Concept

Romani language

Summary
Romani (ˈrɒməni,_ˈroʊ-; also Romany, Romanes ˈrɒmənɪs, Roma; rromani ćhib) is an Indo-Aryan macrolanguage of the Romani communities. According to Ethnologue, seven varieties of Romani are divergent enough to be considered languages of their own. The largest of these are Vlax Romani (about 500,000 speakers), Balkan Romani (600,000), and Sinte Romani (300,000). Some Romani communities speak mixed languages based on the surrounding language with retained Romani-derived vocabulary – these are known by linguists as Para-Romani varieties, rather than dialects of the Romani language itself. The differences between the various varieties can be as large as, for example, the differences between the Slavic languages. Speakers of the Romani language usually refer to the language as rromani ćhib "the Romani language" or romanes (adverb) "in a Rom way". This derives from the Romani word rom, meaning either "a member of the (Romani) group" or "husband". This is also the origin of the term "Roma" in English, although some Roma groups refer to themselves using other demonyms (e.g. 'Kaale', 'Sinti'). In the 18th century, it was shown by comparative studies that Romani belongs to the Indo-European language family. In 1763 Vályi István, a Calvinist pastor from Satu Mare in Transylvania, was the first to notice the similarity between Romani and Indo-Aryan by comparing the Romani dialect of Győr with the language (perhaps Sinhala) spoken by three Sri Lankan students he met in the Netherlands.
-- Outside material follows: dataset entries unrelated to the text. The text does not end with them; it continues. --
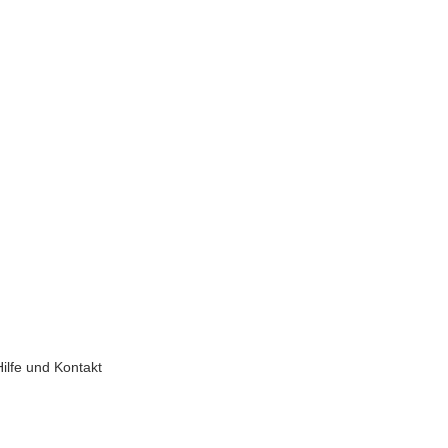
Hilfe und Kontakt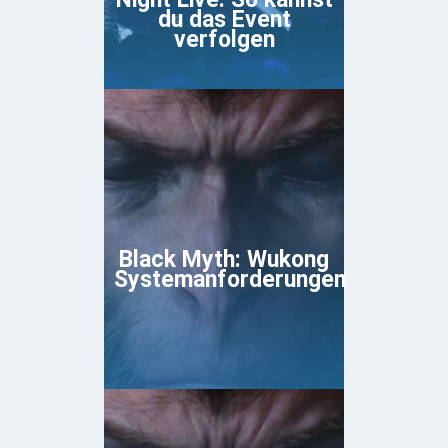
du das Event
verfolgen
Black Myth: Wukong
Systemanforderungen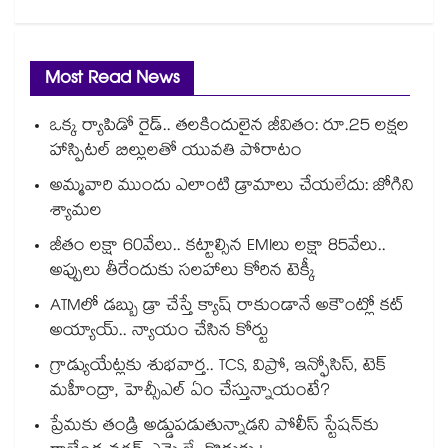
Most Read News
ఒక్క ర్యాపిడో రైడ్.. తలకిందులైన జీవితం: రూ.25 లక్షల
హాస్పిటల్ బిల్లులతో యువతి పోరాటం
అమ్మవారి ముందు ఎలాంటి డ్రామాలు చేయలేదు: జోగిని
శ్యామల
జీతం లక్షా 60వేలు.. కట్టాల్సిన EMIలు లక్షా 85వేలు..
అప్పులు తీరేందుకు సలహాలు కోరిన టెక్కీ
ATMలో డబ్బు డ్రా చేస్తే క్యాష్ రాకుండానే అకౌంట్లో కట్
అయ్యాయ్.. న్యాయం చేసిన కోర్టు
గ్రాడ్యుయేట్లకు శుభవార్త.. TCS, విప్రో, ఇన్ఫోసిస్, టెక్
మహీంద్రా, హెచ్సీఎల్ ఏం చేస్తున్నాయంటే?
ప్రేమకు తండ్రి అడ్డుపడుతున్నాడని పోలీస్ స్టేషన్⁪కు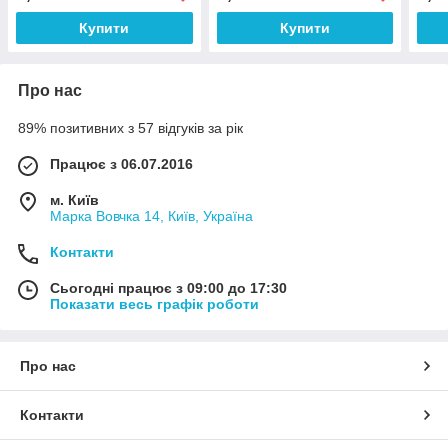
Купити
Купити
Про нас
89% позитивних з 57 відгуків за рік
Працює з 06.07.2016
м. Київ
Марка Вовчка 14, Київ, Україна
Контакти
Сьогодні працює з 09:00 до 17:30
Показати весь графік роботи
Про нас
Контакти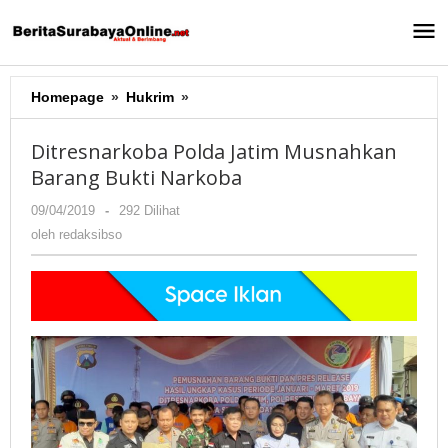
Lewati
ke
konten
Homepage
»
Hukrim
»
Ditresnarkoba
Polda
Jatim
Ditresnarkoba Polda Jatim Musnahkan
Musnahkan
Barang Bukti Narkoba
Barang
Bukti
09/04/2019
oleh
-
292 Dilihat
Narkoba
redaksibso
oleh
redaksibso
This was followed by the linguist Johann Christian Christoph Rüdiger (1751–1822) whose book Von der Sprache und Herkunft der Zigeuner aus Indien (1782) posited Romani was descended from Sanskrit. This prompted the philosopher Christian Jakob Kraus to collect linguistic evidence by systematically interviewing the Roma in Königsberg prison. Kraus's findings were never published, but they may have influenced or laid the groundwork for later linguists, especially August Pott and his pioneering Darstellung der Zigeuner in Europa und Asien (1844–45).